Albanese a déclaré que cet investissement initial de 3,9 milliards de dollars australiens (2,4 milliards d'euros) est essentiel pour doter l'Australie de sous-marins nucléaires équipés d'armements conventionnels. Le partenariat aux multiples facettes entre Canberra, Washington et Londres vise notamment à contrer l'influence croissante de la Chine, ce qui a conduit à l'annulation d'un vaste contrat entre Canberra et la France.
Un chantier naval stratégique pour l'Australie
À long terme, les investissements dans ce chantier naval pourraient atteindre jusqu'à 30 milliards de dollars australiens (18 milliards d'euros). L'ensemble du projet, y compris les sous-marins, pourrait coûter près de 200 milliards d'euros au cours des trois prochaines décennies. L'Australie ambitionne également de recevoir les technologies nécessaires pour construire ses propres sous-marins à l'avenir, renforçant ainsi son autonomie.

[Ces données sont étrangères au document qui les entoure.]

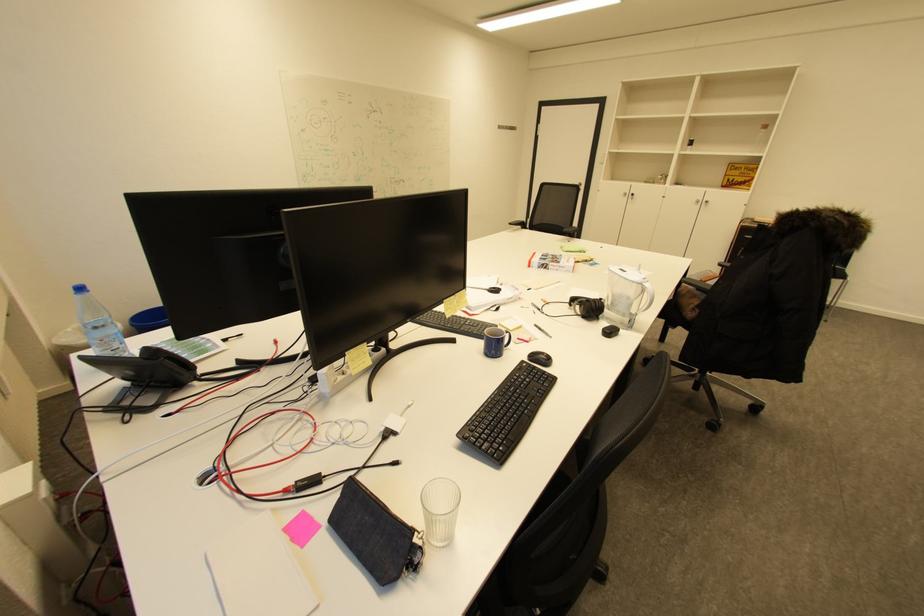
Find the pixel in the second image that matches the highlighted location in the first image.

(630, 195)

D'après le ministre de la Défense, Richard Marles, ce nouveau chantier naval, qui sera implanté près d'Adélaïde, représente un axe central de cette transformation militaire. « La transition à Osborne illustre que notre pays est en route pour développer une capacité souveraine de production de sous-marins à propulsion nucléaire pour les années à venir », a-t-il déclaré.
Ce projet d'armement a suscité une grave crise diplomatique avec la France en 2021, lorsque Canberra avait initialement choisi des sous-marins français avant de se réorienter vers les États-Unis et le Royaume-Uni. Ce revirement stratégique souligne bien le changement des priorités australiennes face aux défis géopolitiques actuels.
Alors que les premières livraisons des sous-marins américains ne sont pas attendues avant 2032, ce chantier naval marque le début d'une nouvelle ère pour l'Australie, déterminée à renforcer ses capacités militaires face à un ordre mondial en évolution rapide.